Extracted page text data
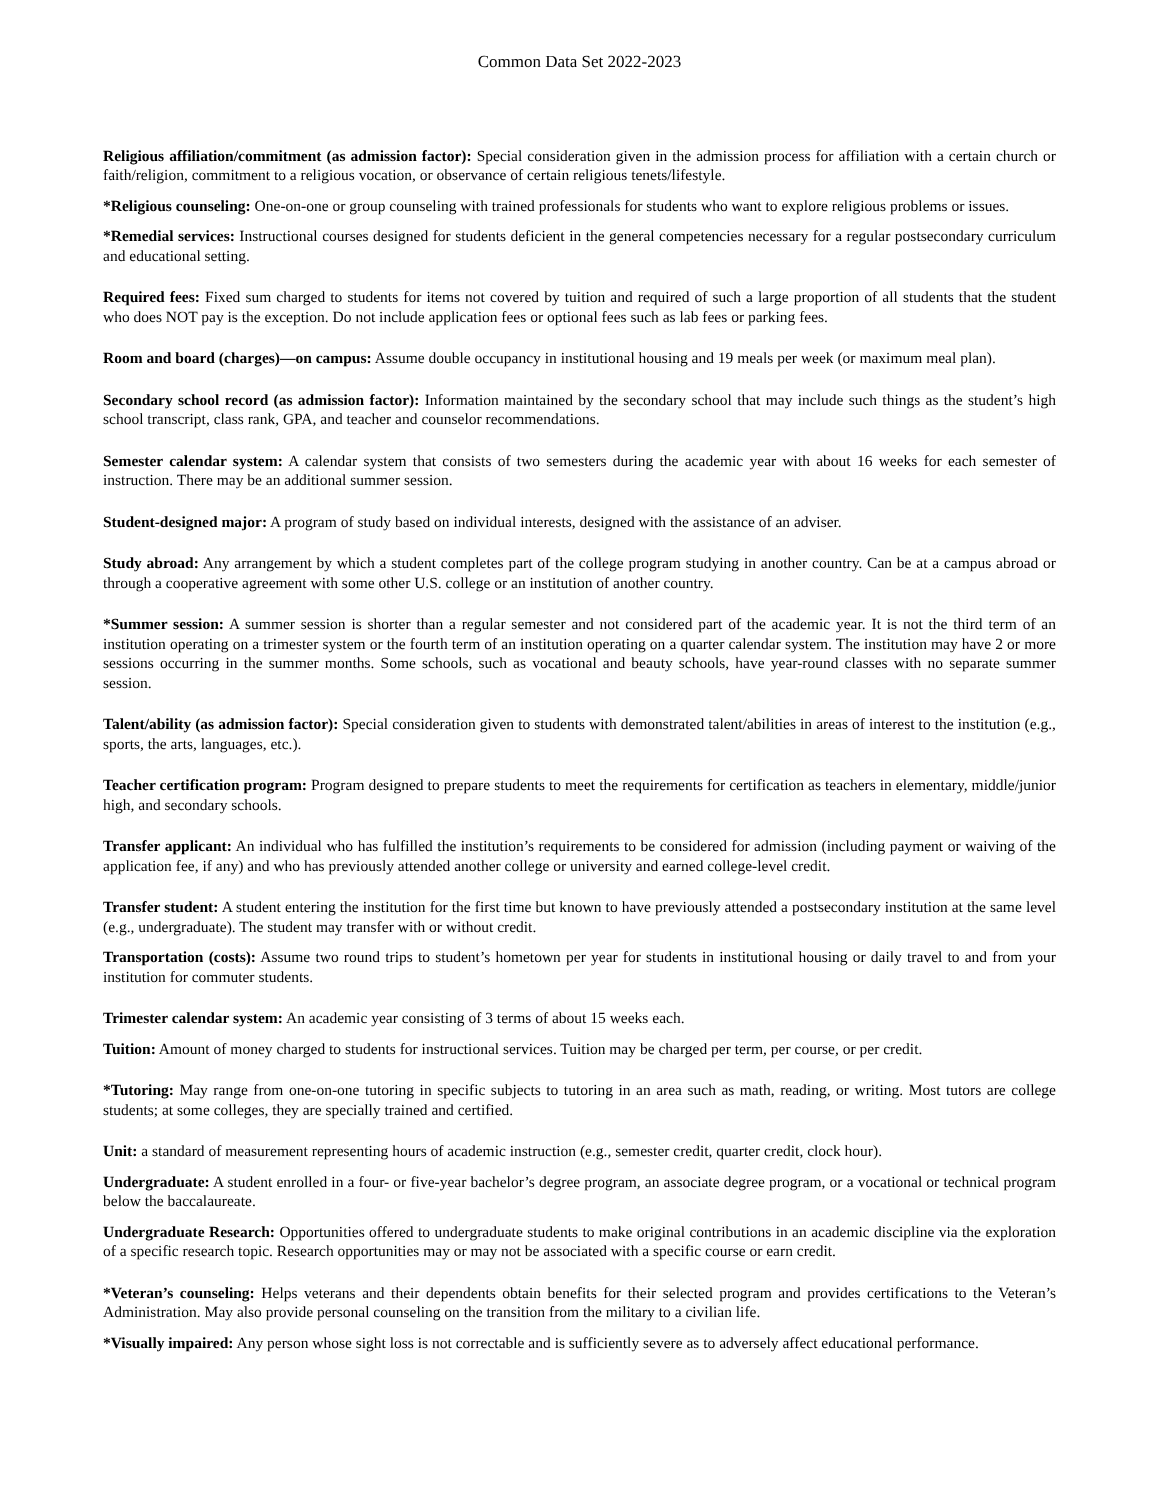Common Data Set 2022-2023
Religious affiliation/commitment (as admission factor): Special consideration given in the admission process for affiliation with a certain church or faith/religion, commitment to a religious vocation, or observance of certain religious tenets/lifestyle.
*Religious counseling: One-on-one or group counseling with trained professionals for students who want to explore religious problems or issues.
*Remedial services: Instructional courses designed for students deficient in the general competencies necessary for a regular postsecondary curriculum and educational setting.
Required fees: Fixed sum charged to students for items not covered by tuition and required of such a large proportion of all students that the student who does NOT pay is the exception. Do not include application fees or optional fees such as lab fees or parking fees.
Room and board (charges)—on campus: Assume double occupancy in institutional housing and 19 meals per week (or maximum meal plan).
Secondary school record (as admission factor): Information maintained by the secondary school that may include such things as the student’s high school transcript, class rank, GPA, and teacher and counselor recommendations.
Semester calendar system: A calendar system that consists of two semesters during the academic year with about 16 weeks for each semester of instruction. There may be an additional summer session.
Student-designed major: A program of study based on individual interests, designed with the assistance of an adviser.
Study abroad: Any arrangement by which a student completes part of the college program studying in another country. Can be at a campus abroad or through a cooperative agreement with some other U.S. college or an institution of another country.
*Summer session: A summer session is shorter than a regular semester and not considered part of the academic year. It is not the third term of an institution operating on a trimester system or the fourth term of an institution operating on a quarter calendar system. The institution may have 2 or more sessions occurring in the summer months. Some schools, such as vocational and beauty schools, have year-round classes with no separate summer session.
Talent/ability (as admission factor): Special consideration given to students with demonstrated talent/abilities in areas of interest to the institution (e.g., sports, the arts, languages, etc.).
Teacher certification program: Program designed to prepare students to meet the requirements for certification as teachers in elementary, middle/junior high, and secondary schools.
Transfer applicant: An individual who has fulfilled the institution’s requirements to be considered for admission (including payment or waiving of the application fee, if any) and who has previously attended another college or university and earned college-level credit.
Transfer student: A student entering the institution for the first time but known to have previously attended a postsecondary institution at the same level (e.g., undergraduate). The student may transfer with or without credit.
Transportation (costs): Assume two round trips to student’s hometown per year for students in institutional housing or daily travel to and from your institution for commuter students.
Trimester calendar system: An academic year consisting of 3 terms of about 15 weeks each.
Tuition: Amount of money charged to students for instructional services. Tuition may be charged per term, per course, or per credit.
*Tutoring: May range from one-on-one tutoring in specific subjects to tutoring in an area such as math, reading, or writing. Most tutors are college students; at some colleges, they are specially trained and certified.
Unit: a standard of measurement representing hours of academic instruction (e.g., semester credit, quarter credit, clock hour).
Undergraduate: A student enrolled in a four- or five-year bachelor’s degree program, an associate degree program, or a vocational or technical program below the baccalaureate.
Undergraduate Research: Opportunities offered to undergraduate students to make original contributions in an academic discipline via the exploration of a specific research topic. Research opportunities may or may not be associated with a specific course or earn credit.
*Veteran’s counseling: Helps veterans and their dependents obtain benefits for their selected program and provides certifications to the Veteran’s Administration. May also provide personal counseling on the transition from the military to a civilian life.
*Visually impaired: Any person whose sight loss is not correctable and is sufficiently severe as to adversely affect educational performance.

---

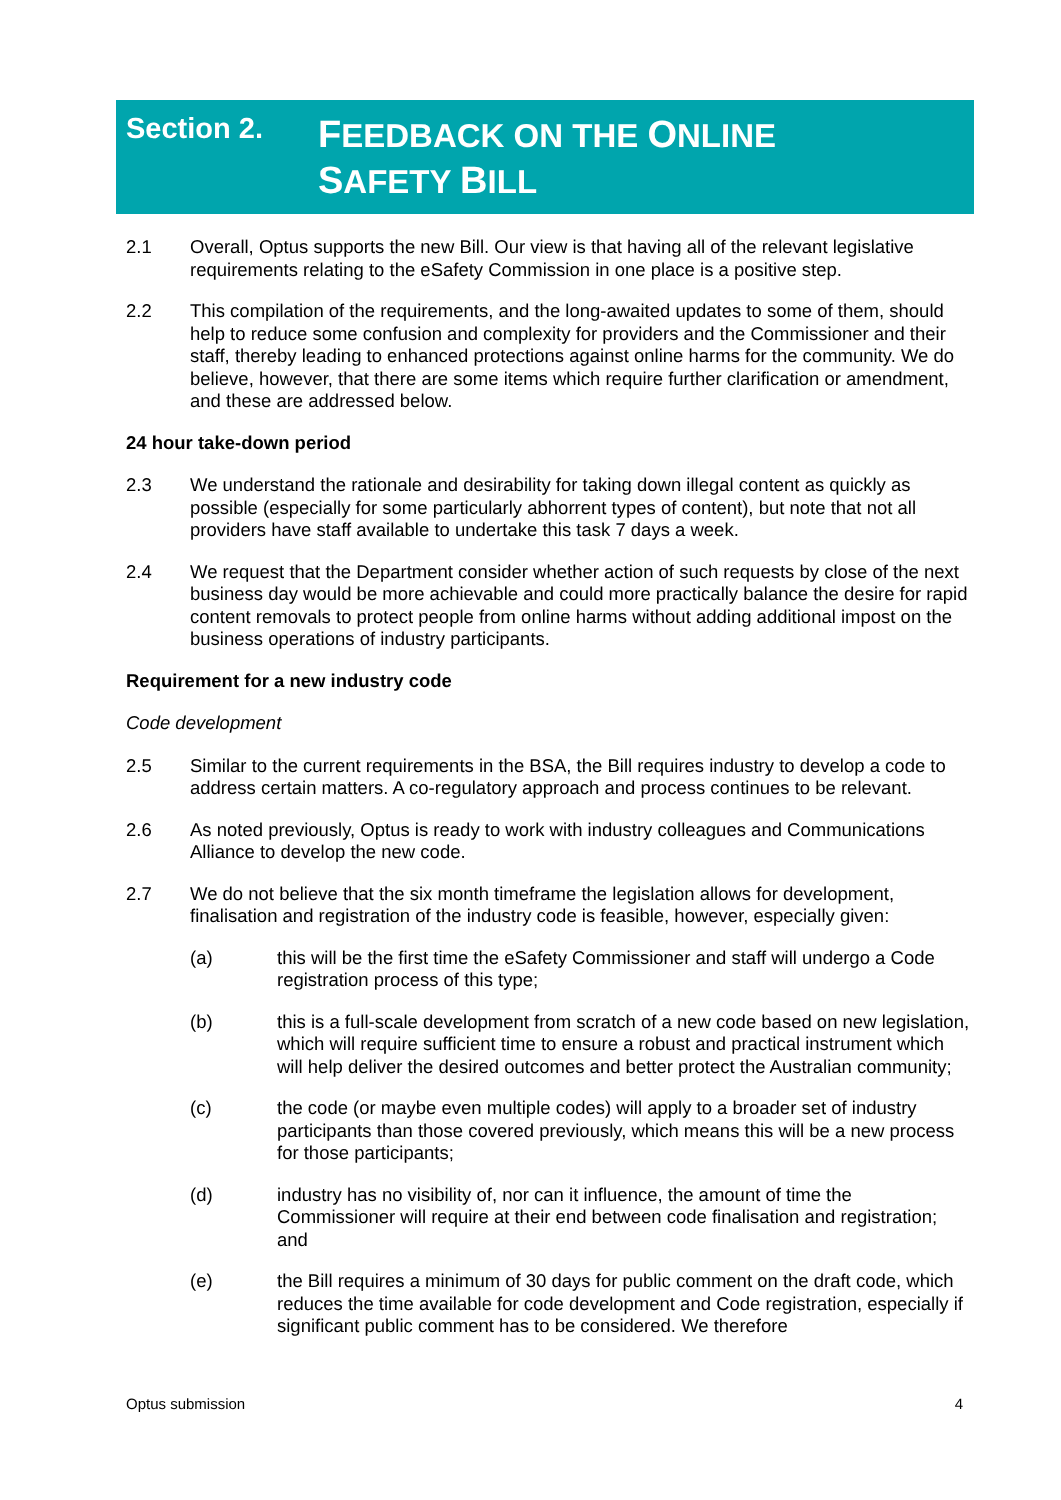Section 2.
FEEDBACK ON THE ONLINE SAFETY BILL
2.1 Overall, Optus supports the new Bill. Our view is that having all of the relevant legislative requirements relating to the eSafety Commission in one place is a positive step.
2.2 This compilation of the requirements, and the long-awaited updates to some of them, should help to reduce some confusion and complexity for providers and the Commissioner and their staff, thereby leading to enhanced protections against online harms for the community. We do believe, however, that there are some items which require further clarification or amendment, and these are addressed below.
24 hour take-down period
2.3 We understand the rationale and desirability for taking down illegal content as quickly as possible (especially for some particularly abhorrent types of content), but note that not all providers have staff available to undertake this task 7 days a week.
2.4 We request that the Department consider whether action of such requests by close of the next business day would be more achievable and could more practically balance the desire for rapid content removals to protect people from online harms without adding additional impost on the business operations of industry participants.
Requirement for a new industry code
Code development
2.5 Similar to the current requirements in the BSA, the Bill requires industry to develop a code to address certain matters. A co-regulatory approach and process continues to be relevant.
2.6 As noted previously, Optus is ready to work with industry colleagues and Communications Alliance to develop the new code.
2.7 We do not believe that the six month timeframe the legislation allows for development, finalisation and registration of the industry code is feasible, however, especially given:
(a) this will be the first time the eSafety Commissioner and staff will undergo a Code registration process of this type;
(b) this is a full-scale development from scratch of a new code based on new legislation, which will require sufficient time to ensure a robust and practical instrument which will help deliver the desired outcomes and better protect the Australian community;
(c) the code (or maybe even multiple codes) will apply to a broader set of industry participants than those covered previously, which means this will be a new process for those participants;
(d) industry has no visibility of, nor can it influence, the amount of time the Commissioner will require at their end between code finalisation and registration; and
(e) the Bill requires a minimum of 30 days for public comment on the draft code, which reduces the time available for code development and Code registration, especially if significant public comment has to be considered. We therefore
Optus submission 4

...

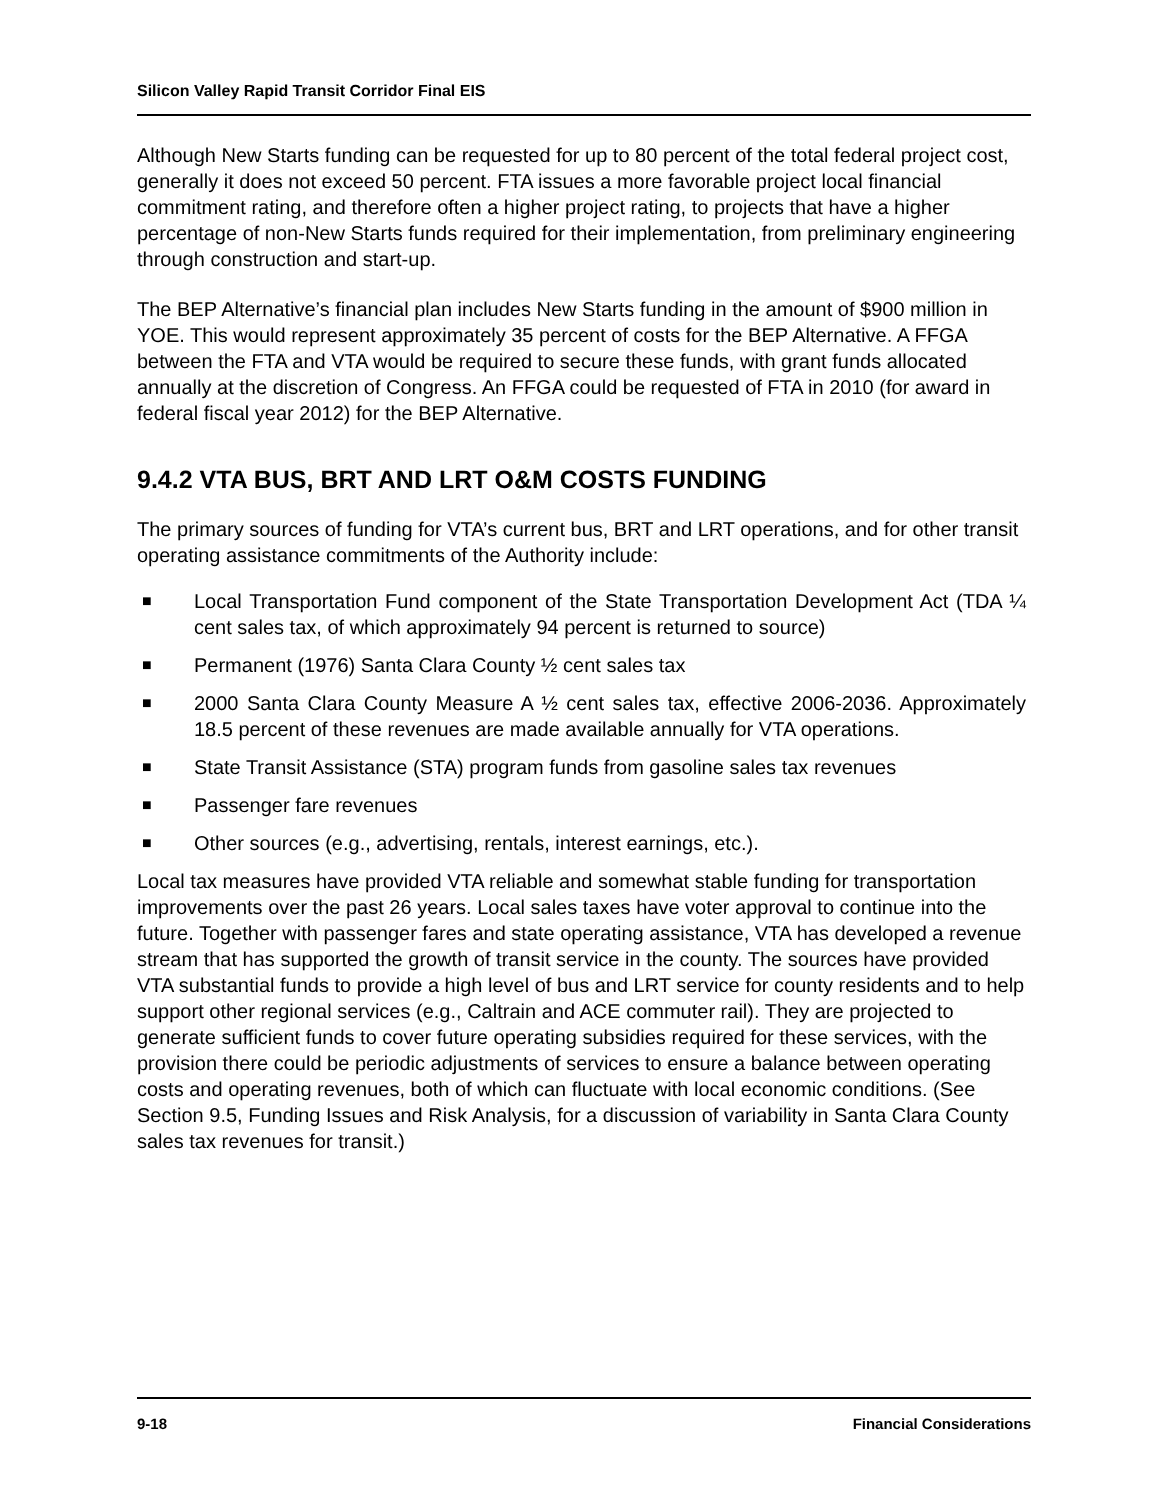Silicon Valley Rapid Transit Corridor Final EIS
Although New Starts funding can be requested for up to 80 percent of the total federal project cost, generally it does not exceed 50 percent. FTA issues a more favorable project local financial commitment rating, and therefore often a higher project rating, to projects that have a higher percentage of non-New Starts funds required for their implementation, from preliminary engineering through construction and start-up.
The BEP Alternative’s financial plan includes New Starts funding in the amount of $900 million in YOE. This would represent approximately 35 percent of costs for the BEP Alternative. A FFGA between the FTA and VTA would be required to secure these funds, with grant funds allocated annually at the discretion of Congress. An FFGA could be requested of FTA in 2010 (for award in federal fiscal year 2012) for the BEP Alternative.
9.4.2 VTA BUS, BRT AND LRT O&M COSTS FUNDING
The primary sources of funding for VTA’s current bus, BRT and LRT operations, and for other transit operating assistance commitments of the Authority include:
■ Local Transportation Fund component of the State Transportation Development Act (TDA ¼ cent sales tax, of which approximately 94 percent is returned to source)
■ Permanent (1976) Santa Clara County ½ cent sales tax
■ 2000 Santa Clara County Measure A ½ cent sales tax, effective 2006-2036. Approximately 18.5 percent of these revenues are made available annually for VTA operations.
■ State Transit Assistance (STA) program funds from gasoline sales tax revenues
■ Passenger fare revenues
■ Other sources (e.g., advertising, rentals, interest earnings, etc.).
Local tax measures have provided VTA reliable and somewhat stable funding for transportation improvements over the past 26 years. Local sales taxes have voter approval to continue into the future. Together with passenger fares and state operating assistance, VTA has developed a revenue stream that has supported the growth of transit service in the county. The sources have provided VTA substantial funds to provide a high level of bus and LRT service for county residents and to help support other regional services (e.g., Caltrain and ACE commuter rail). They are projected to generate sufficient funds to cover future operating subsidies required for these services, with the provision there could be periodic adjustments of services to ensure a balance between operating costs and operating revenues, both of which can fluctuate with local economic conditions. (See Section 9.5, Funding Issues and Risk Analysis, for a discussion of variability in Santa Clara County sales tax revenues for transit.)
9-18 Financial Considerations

_Directions:_
Please show all lines from the entries that contain the word "however".

_Your response:_
2.2 This compilation of the requirements, and the long-awaited updates to some of them, should help to reduce some confusion and complexity for providers and the Commissioner and their staff, thereby leading to enhanced protections against online harms for the community. We do believe, however, that there are some items which require further clarification or amendment, and these are addressed below.
2.7 We do not believe that the six month timeframe the legislation allows for development, finalisation and registration of the industry code is feasible, however, especially given:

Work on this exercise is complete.